Sous certains aspects, il se rapproche aussi du Parnasse, parce qu’il considère que la forme doit primer sur le fond en poésie. La Beauté est de la plus haute importance. Dans sa vie de tous les jours, il cultive l’esthétique dandy, pour lui, la poésie a le pouvoir d’idéaliser le réel.

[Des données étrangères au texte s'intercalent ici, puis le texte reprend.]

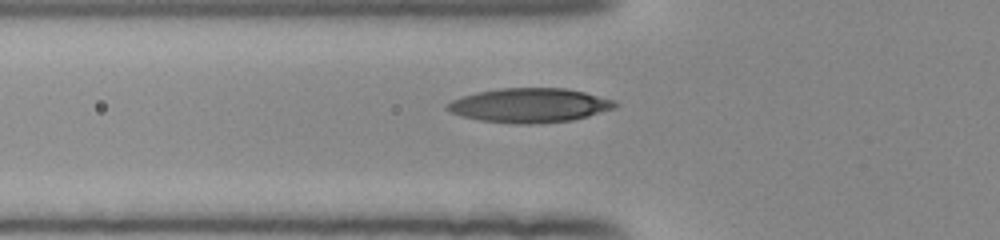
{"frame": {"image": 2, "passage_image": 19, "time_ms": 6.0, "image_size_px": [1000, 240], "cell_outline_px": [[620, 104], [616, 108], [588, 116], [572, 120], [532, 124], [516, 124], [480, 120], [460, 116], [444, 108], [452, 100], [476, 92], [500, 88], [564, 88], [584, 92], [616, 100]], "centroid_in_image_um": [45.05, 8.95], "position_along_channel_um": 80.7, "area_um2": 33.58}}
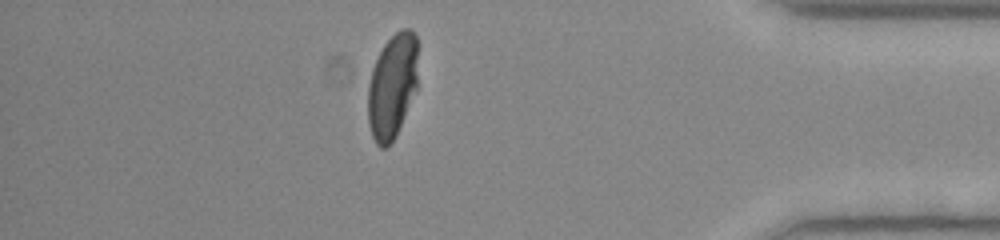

Baudelaire : les dates clés
- 1821 : Naissance de Charles Baudelaire à Paris. Son père, François Baudelaire, prêtre défroqué pendant la Révolution, ancien précepteur, retraité du Sénat, a soixante-deux ans ; Caroline Dufaÿs, sa mère, en a vingt-huit. Veuve, en février 1827, elle se remarie, fin 1828, avec le commandant Jacques Aupick. Avec des valeurs militaires et bourgeoises, il est promis à une brillante carrière : général de brigade, puis de division, aide de camp du duc d’Orléans, il finira sa carrière ambassadeur et sénateur. / Mort de Napoléon /Joseph de Maistre publie Les Soirées de Saint-Pétersbourg et Thomas De Quincey, Confessions d’un mangeur d’opium anglais.
- 1830 : Victor Hugo publie Hernani et Lamartine Harmonies poétiques et religieuses.
- 1831 : Pensionnaire à Lyon, où Aupick a été muté à la fin de 1831.
- 1831 : Révolte des canuts à Lyon / Delacroix peint La Liberté guidant le peuple.
- 1936 : Baudelaire, revenu à Paris, est interne au collège Louis-le-Grand. Élève plutôt brillant, il est expulsé pour indiscipline en 1839 mais reçu, quelques mois plus tard, au baccalauréat. Heureux en famille, la vie de Baudelaire change après sa sortie du lycée. Il contracte une maladie vénérienne, multiplie les dettes, mène une vie apparemment oisive (il écrit, sans les publier, plusieurs poèmes qui feront partie du recueil des Fleurs du Mal). Le général et Mme Aupick lui imposent une croisière à destination de Calcutta. Mais Baudelaire écourte son voyage, débarque à l’île Bourbon et rentre à Paris.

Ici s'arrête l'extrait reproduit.